Improving Efficiency of High-Salinity Membrane Desalination

As I was researching different approaches to operating with and optimizing salt-water desalination, I came across this profound Stanford University article by Meagan Mauter, associate professor of civil and environmental engineering, that talked about “High-impact innovations for high-salinity membrane desalination.” It emphasizes the importance of quantitatively measuring the value of innovation (VoI) and efficiency of the desalination system compared to competing technologies.

They emphasize the point that it is unnecessary if not harmful to make improvements to the desalination process (membrane, RO process, energy use) if it significantly increases its cost as the differences will essentially cancel out.

The academic community prefers to use energy efficiency as its benchmark for preferred desalination alternative. On the other hand, industrial users often evaluate the cost efficiency based on the levelized cost of water (LCOW) or the sum of capital expenses (CAPEX) and operating expenses (OPEX). However, according to this article neither the academics nor the industrial users have comprehensively evaluated desalination technology designs as a function of feedwater salinity and desired water recovery or thoroughly considered multiobjective design targets.

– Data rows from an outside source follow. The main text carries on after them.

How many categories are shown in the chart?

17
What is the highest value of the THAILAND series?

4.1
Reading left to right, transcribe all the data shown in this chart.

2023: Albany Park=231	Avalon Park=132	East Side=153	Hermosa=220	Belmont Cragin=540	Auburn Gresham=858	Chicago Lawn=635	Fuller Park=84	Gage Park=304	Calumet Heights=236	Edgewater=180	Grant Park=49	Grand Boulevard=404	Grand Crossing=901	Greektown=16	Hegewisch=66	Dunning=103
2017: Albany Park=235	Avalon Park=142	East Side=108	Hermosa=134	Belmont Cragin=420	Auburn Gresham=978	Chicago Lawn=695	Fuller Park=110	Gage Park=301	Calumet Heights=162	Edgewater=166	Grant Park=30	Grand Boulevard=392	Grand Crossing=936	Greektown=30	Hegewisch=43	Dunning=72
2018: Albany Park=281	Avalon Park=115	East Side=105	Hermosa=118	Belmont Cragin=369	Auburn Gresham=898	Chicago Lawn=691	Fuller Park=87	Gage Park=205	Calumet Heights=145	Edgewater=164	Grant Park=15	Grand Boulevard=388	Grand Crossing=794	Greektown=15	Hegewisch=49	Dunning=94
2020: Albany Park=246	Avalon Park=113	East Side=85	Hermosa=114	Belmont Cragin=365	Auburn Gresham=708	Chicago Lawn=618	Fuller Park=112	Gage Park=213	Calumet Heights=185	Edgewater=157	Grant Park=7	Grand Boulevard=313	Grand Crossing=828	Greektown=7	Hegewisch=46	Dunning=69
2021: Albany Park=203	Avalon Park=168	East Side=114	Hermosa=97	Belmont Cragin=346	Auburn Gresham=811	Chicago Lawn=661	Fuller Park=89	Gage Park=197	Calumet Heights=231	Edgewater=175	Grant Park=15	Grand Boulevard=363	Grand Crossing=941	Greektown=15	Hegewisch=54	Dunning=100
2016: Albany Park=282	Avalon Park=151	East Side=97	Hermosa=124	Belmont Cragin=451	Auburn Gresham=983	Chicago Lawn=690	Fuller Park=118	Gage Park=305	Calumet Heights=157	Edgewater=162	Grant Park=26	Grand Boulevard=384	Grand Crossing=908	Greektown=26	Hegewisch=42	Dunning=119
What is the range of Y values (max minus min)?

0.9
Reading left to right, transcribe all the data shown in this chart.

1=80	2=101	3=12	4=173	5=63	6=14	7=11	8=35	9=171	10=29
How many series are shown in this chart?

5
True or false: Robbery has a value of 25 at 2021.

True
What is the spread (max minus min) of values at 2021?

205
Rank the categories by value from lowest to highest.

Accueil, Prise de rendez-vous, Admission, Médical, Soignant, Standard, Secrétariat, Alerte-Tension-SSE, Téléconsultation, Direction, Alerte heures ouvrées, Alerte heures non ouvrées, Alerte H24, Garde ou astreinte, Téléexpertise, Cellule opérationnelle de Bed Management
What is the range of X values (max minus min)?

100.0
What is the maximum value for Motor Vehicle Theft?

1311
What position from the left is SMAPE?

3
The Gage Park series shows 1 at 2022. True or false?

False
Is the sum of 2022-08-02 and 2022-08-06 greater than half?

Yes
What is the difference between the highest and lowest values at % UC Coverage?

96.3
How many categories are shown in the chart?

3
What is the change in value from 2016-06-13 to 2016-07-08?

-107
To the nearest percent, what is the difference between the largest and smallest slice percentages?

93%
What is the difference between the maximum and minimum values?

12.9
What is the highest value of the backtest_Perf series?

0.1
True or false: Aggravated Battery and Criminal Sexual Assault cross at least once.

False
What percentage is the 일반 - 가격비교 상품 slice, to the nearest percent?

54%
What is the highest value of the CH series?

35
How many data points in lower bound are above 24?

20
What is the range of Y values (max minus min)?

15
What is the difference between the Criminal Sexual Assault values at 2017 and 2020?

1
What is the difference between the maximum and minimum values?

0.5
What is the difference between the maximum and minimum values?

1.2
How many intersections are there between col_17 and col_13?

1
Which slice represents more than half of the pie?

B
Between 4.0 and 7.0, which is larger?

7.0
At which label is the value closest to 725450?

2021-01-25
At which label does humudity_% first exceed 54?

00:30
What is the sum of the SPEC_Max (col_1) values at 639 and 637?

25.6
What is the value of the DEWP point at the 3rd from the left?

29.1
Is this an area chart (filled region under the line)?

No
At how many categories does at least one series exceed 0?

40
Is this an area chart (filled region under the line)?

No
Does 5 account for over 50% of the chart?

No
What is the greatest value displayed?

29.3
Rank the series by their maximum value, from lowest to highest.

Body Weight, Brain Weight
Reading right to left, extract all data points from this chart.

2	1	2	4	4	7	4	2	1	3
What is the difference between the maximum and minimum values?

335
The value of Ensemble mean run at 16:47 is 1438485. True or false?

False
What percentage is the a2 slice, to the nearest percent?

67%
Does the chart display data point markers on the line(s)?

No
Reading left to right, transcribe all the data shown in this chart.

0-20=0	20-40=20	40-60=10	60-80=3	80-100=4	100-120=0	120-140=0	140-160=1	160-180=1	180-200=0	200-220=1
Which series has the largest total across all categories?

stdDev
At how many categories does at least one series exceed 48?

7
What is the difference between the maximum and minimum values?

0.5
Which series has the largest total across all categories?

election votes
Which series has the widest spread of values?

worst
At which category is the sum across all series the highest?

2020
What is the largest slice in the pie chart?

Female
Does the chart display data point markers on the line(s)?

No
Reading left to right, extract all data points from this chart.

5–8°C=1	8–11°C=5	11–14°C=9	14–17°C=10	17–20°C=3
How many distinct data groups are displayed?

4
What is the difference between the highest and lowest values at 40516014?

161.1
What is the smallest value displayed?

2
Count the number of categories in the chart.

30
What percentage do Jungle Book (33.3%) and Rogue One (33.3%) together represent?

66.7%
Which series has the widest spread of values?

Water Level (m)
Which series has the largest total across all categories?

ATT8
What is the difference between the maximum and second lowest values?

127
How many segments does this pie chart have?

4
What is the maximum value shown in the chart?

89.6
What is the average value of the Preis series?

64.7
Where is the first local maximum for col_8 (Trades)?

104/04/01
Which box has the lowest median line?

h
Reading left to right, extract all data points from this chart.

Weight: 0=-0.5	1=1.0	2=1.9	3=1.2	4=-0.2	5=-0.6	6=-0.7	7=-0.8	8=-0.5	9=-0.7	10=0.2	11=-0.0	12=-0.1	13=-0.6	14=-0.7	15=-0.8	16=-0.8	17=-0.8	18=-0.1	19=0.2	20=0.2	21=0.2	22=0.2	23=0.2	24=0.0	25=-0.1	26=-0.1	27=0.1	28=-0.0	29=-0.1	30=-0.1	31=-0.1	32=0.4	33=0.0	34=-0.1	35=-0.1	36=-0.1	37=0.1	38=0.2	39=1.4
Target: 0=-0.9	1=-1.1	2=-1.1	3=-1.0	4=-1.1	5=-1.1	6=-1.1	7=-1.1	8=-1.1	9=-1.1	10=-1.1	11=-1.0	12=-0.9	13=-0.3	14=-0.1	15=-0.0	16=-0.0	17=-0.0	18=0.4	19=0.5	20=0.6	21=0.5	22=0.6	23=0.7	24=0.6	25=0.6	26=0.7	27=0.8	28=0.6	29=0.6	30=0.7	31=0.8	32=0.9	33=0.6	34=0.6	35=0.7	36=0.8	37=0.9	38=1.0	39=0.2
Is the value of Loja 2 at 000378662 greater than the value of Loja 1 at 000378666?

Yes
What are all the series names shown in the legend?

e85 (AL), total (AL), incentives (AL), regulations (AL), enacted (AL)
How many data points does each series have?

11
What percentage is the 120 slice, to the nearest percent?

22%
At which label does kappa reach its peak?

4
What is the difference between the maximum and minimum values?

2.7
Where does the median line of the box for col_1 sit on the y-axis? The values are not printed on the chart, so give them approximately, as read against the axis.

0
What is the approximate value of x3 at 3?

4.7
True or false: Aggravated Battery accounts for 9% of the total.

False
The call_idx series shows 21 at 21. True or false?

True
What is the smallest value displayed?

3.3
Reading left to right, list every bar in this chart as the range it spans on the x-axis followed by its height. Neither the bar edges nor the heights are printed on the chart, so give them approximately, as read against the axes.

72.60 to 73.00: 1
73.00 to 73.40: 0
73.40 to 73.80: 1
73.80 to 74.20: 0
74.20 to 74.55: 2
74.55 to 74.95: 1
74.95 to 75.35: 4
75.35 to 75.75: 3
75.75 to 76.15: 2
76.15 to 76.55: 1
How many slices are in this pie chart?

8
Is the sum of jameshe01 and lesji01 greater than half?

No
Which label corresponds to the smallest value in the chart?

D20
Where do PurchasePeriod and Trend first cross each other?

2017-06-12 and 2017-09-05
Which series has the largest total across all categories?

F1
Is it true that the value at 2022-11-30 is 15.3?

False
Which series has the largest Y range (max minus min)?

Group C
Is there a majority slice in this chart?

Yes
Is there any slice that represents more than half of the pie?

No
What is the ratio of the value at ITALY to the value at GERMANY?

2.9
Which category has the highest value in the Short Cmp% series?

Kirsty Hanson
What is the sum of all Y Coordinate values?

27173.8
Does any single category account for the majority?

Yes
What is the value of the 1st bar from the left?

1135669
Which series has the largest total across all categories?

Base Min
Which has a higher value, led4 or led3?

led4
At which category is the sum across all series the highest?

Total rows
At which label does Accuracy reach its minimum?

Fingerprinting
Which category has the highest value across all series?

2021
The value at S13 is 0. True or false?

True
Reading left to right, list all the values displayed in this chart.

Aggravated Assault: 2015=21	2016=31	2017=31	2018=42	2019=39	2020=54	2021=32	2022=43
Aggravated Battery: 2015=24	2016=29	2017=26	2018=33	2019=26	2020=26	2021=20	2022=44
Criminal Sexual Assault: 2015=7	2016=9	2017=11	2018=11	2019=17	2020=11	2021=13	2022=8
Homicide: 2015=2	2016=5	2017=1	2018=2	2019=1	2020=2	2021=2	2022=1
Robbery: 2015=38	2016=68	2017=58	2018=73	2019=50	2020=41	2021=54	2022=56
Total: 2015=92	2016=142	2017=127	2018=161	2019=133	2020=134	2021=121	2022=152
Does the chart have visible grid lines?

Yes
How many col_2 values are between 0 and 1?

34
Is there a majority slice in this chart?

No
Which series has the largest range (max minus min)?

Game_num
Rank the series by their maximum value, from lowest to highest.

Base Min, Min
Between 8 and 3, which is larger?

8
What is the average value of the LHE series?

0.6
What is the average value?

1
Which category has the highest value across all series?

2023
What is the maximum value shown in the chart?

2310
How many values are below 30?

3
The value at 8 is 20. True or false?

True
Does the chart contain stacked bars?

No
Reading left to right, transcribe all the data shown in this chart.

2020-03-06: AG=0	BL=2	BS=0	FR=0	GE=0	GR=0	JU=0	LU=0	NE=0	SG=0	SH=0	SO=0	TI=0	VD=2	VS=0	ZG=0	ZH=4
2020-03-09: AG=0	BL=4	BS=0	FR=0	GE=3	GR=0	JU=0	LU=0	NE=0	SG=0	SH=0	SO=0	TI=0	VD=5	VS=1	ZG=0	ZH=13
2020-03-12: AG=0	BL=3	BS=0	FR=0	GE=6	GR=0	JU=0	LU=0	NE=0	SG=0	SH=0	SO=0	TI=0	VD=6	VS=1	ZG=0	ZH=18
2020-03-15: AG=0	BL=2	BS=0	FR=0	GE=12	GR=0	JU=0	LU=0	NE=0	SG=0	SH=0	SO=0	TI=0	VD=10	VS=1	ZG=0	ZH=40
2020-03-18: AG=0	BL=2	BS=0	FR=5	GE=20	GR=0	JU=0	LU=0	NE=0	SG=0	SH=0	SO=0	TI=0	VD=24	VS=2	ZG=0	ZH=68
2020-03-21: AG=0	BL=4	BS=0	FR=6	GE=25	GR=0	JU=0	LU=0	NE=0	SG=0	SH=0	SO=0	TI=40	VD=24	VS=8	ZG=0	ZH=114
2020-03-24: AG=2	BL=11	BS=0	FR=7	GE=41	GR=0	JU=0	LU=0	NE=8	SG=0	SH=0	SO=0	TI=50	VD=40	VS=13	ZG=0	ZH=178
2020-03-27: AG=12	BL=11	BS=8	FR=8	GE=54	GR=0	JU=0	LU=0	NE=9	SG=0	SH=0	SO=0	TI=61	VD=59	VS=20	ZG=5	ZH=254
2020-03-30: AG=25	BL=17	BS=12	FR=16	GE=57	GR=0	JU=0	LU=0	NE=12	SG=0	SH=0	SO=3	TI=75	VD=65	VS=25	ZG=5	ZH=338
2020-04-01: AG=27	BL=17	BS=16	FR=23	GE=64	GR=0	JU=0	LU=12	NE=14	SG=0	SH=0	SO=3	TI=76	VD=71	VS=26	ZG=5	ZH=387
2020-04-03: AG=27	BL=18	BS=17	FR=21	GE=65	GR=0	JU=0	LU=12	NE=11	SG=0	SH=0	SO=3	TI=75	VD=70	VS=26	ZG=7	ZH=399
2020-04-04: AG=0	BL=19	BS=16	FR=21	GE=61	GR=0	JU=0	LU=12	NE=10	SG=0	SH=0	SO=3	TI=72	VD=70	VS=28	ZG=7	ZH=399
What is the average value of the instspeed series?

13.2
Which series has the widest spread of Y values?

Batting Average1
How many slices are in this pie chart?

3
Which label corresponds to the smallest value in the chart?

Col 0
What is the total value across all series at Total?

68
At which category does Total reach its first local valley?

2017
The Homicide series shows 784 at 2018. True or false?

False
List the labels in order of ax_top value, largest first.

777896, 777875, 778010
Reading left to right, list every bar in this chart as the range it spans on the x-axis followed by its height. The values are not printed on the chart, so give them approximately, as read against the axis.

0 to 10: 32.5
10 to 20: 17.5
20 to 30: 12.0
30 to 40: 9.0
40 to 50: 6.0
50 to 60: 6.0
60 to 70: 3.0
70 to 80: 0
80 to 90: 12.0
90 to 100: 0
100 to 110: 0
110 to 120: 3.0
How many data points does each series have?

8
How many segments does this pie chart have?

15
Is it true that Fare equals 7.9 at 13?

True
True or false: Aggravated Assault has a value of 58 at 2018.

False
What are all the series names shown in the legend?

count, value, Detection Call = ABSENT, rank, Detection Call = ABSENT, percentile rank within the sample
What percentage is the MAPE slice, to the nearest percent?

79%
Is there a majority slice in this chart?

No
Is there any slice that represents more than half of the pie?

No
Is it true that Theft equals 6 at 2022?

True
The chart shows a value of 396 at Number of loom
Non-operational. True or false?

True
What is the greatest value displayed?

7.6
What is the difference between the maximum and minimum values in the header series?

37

For example, energy costs at RO facilities, which are significantly expensive (~$500,000 per year) only account for about 30% of the LCOW while the rest is accounted for by capital expenditures, replacements, and labor costs. What makes it even worse is that LCOW is volatile and liable to change.

The Stanford engineering team performed parametric sensitivity analysis on component performance in desalination process to guide the selection of desalination materials and manufacturing methods that reduce desalination system costs.

After performing stochastic value of innovation simulation analysis (SVoIA), a simulation of a system that has variables that can change stochastically with individual probabilities, they concluded: (1) VoI in technologies such as desalination is a complex function of multiple components (e.g. Pump efficiency, PX efficiency, Maximum pressure, Friction factor, Mass transport, Membrane structure parameters, Membrane salt permeability, and Membrane water permeability) and cannot be purely evaluated with LCOW, CAPEX, or OPEX, and (2) VoI of a component depends both on reducing that component’s costs and improving the performance of the other components.

Cost reductions resulting from improved seawater reverse osmosis (SWRO) technology could make seawater desalination a much more economical and attractive alternative for filtering and supplying potable drinking water in regions around the world, especially those with limited freshwater resources.

Questions:

  1. Using the new proposed approach for optimizing cost efficiency for certain materials, what changes would the Stanford engineering team make to SWRO plants in order to have more optimal efficiency and lower costs?
  2. Why is membrane permeability not a major contributor (~30%) in reducing the LCOW in RO processes such as Osmotically Assisted Reverse Osmosis (OARO)?
  3. How can the new Stanford cost optimization method be applied in the real world in water desalination?
  4. Was experimental data based on a defined membrane type or based on multiple membrane technologies (graphene, molybdenum disulfide, metal-organic framework)?

What I Like and Could Learn From Them:

I like the focus on economics of the desalination technology and impactful innovation at the component level to optimize performance and reduce costs. I would like to learn all the analytical techniques used including Monte Carlo simulation. Stanford has one of the best environmental engineering programs and is based in California, which is one of the largest desalination markets in the U.S.